Document excerpt >>
= = =

3

I am trying to understand principal component analysis in Matlab,

There seems to be at least 3 different functions that do it.

I have some questions re the code below:

  1. Am I creating approximate x values using only one eigenvector (the one corresponding to the largest eigenvalue) correctly? I think so??

  2. Why are PC and V which are both meant to be the loadings for (x'x) presented differently? The column order is reversed because eig does not order the eigenvalues with the largest value first but why are they the negative of each other?

  3. Why are the eig values not in ordered with the eigenvector corresponding to the largest eigenvalue in the first column?

  4. Using the code below I get back to the input matrix x when using svd and eig, but the results from princomp seem to be totally different? What so I have to do to make princomp match the other two functions?

Code:

x=[1 2;3 4;5 6;7 8 ]

econFlag=0;

[U,sigma,V] = svd(x,econFlag);%[U,sigma,coeff] = svd(z,econFlag);

U1=U(:,1);
V1=V(:,1);
sigma_partial=sigma(1,1);

score1=U*sigma;
test1=score1*V';

score_partial=U1*sigma_partial;
test1_partial=score_partial*V1';



[PC, D] = eig(x'*x)

 score2=x*PC;
test2=score2*PC';

PC1=PC(:,2);
score2_partial=x*PC1;
 test2_partial=score2_partial*PC1';

[o1 o2 o3]=princomp(x);
A. Donda
  • 8,381
  • 2
  • 20
  • 49
Bazman
  • 2,058
  • 9
  • 45
  • 65
  • 1
    Your code lacks the part that (tries to) reconstruct `x` from the output of `princomp`. – A. Donda Jan 20 '14 at 21:30
  • 1
    related: http://stackoverflow.com/a/4403027, http://stackoverflow.com/a/3181851 – Amro Jan 20 '14 at 22:26
  • 1
    See this question regarding the order of the eigenvectors: http://stackoverflow.com/q/13704384/97160 – Amro Jan 20 '14 at 22:31

1 Answers1

5
  1. Yes. According to the documentation of svd, diagonal elements of the output S are in decreasing order. There is no such guarantee for the the output D of eig though.

  2. Eigenvectors and singular vectors have no defined sign. If a is an eigenvector, so is -a.

  3. I've often wondered the same. Laziness on the part of TMW? Optimization, because sorting would be an additional step and not everybody needs 'em sorted?

  4. princomp centers the input data before computing the principal components. This makes sense as normally the PCA is computed with respect to the covariance matrix, and the eigenvectors of x' * x are only identical to those of the covariance matrix if x is mean-free.


I would compute the PCA by transforming to the basis of the eigenvectors of the covariance matrix (centered data), but apply this transform to the original (uncentered) data. This allows to capture a maximum of variance with as few principal components as possible, but still to recover the orginal data from all of them:

[V, D] = eig(cov(x));

score = x * V;
test = score * V';

test is identical to x, up to numerical error.

= = =

Retype the Matlab PCA thread word for word, starting at "I am trying" and ending at "the first column?". The lines that come next are separate material, unrelated to the Matlab thread.

Supplied information >>
= = =

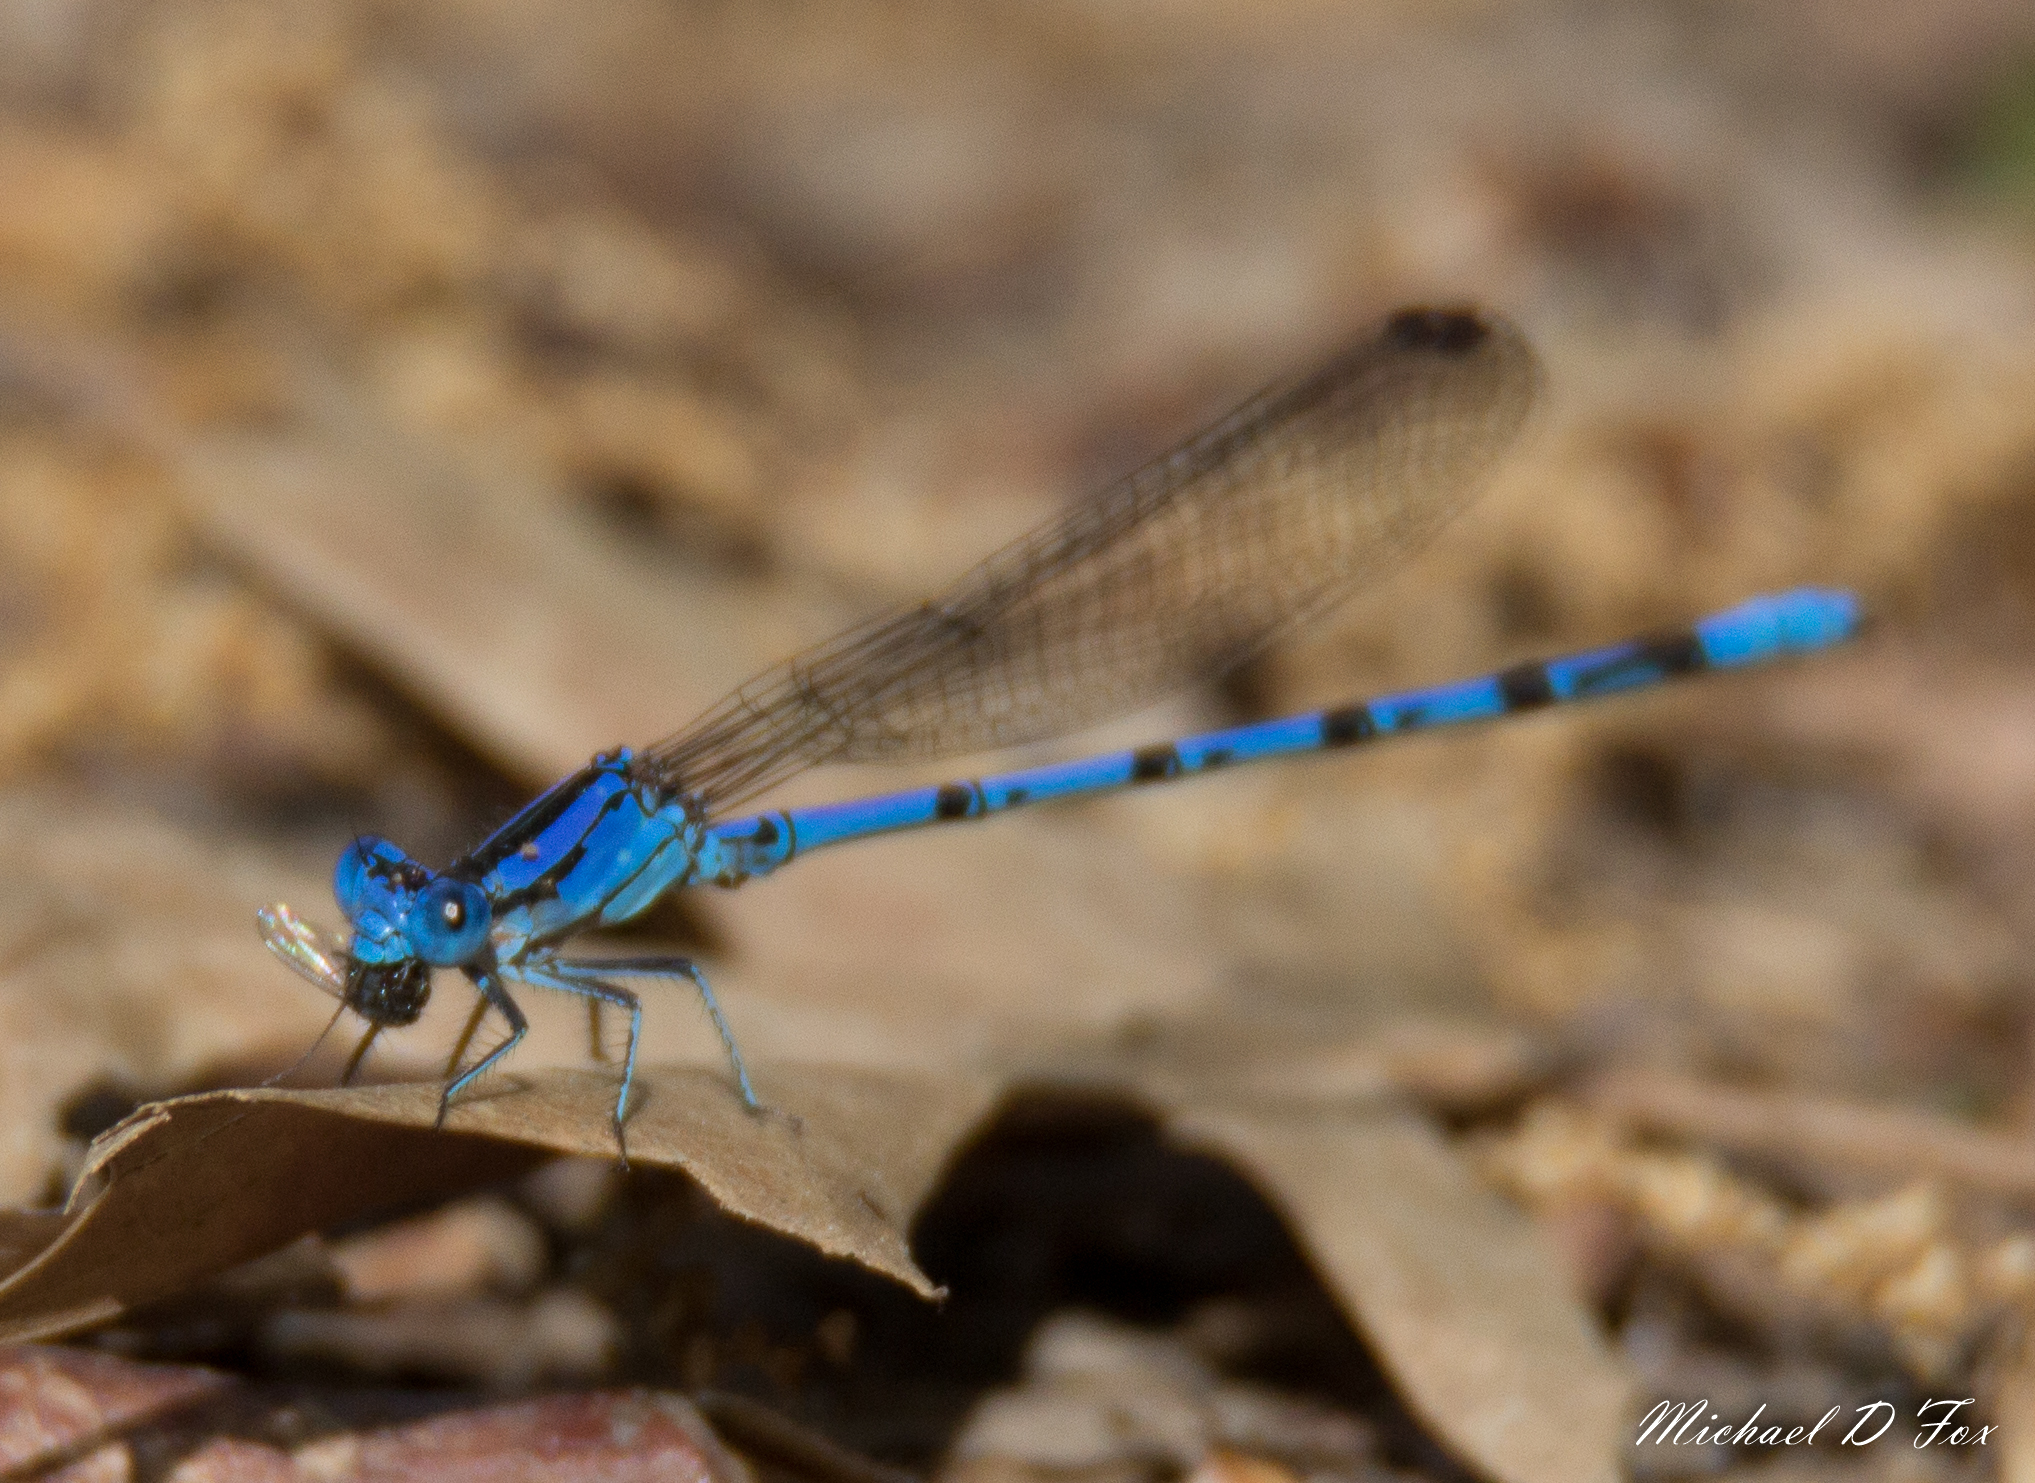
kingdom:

= = =

Expected answer >>
I am trying to understand principal component analysis in Matlab,

There seems to be at least 3 different functions that do it.

I have some questions re the code below:

  1. Am I creating approximate x values using only one eigenvector (the one corresponding to the largest eigenvalue) correctly? I think so??

  2. Why are PC and V which are both meant to be the loadings for (x'x) presented differently? The column order is reversed because eig does not order the eigenvalues with the largest value first but why are they the negative of each other?

  3. Why are the eig values not in ordered with the eigenvector corresponding to the largest eigenvalue in the first column?